Самым роскошным элементом интерьера являлся, пожалуй, диван с криво расставленными ножками-лапами и обтянутый богатой гипюровой тканью. На стене, кстати, висел самый большой из всех имеющихся осколков зеркала, формой он напоминал искривленный треугольник. Ханниол даже не использовал его в качестве зеркала, он повесил его так, чтобы отражать шедшие через окно лучи дневного света, и чтобы в хижине становилось еще светлее. Сейчас зеркало создавало лишь пугливого двойника горящего светильника.
Пришла скука. Хан вышел на улицу подышать запахами ночи. Темнота уже безраздельно властвовала повсюду, но она не была всемогущей. Нулевая фоновая светимость, создаваемая звездами, не позволяла всему вокруг окончательно угаснуть. Довольно хорошо просматривался абрис мраморной экспоненты, серые трафареты хижин стояли в тишине, создавая собственный хоть и довольно вялый контраст ночи. Звезды беспорядочно были разбросаны по безымянному пространству, куда все так рвался Исмирал, и куда способен дотянуться лишь наш пытливый взгляд. Они постоянно перемещались по небосводу, и каждую ночь их насчитывалось разное число. Иногда они образовывали собой причудливые фигуры, именуемые созвездиями, но фигуры неустойчивые, которые через несколько ночей расплывались, а затем и вовсе распадались. В центре поляны он заметил звездочета с поднятой вверх головой.
Что ж, это вполне ожидаемо. Авилекс не ляжет спать, пока очередной раз не пересчитает все звезды и не запишет результат в свою пухлую тетрадь.
— Тебе кто-нибудь говорил, что в этом наряде ты похож на клоуна?
Ави чуть вздрогнул и обернулся. Сзади стоял театрально зевающий Ханниол, решивший подружиться с бессонницей. Его обычно ярко-рыжие волосы сейчас совершенно утратили свой лоск. В ночи его уж точно никто не назовет Головой-вспышкой.
— Ты сбил меня! Дай еще минут десять, чтобы закончить, — Ави вновь устремил указательный палец в небо.

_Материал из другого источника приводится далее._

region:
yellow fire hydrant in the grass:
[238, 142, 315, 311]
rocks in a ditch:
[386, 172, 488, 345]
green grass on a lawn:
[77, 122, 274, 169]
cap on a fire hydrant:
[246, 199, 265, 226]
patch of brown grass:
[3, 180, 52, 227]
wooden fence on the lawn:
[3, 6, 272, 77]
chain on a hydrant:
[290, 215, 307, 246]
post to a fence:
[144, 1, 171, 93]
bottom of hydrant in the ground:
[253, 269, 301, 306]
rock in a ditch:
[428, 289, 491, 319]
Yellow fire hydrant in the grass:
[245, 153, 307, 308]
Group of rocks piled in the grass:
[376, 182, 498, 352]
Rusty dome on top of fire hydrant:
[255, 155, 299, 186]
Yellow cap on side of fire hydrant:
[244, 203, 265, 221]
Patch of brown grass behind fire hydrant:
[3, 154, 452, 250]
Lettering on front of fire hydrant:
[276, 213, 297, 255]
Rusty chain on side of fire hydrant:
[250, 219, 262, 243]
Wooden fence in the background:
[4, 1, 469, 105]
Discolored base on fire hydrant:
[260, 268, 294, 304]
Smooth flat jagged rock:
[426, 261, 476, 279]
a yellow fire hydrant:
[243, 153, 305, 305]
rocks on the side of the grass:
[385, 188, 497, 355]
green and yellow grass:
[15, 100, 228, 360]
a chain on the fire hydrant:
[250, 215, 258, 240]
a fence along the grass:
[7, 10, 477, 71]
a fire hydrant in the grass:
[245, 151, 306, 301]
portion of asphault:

Для темного и светлого времени суток Авилекс одевался по-разному. Сейчас на нем был синий плащ и того же цвета остроконечный колпак, повсюду были наклеены разноконечные звездочки, неряшливо вырезанные из фольги. Возможно, эта неряшливость и придавала комичный эффект всей внешности. Хан терпеливо дождался, пока он сделает очередную запись в тетради и вежливо попросил:
— А взглянуть можно?
— Да на здоровье.
На пухлых листах, куда ни глянь, почти одно и то же, только цифры менялись:
996872 — 970 звезд
996873 — 1004 звезды
996874 — 1001 звезда
996875 — 988 звезд.
— Скажи, а длинный номер вначале чего значит?
— Каждый день я изобретаю новое число, которое необходимо зарегистрировать, скоро дойду до семизначных. Чувствую, вскружат они мне голову…

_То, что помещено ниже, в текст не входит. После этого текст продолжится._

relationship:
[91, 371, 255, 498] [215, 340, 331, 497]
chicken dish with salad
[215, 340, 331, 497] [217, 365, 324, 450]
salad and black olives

— Нет, ты объясни. Я вот честно не понимаю: какой смысл каждую ночь пересчитывать эти звезды? То, что их все время разное количество, мы и так знаем. Ты систему какую-то ищешь?
Авилекс проделал с колпаком те же манипуляции, что и со шляпой днем — приподнял его, покрутил и вернул на прежнюю голову, то есть на свою собственную. У него имелась одна особенность во внешности, отличающая его от остальных кукол: во время разговора у него совсем не шевелились губы, а подбородок, как составная часть лица, просто перемещался вверх-вниз, точно внутри работал маленький механизм, поднимающий и опускающий нижнюю челюсть. Зато голос у звездочета был бархатный, приятный на слух:
— Сам не догадываешься? Это процедура тренирует мою память. Или ты думаешь, что я так много знаю только потому, что храню у себя древние свитки?
— Довод весомый, и не поспоришь. Я вот уснуть никак не могу… мысли лезут, лезут, лезут…
— Грядут перемены, Хан, которых не избежать. И даже я не могу предвидеть: к добру или ко злу.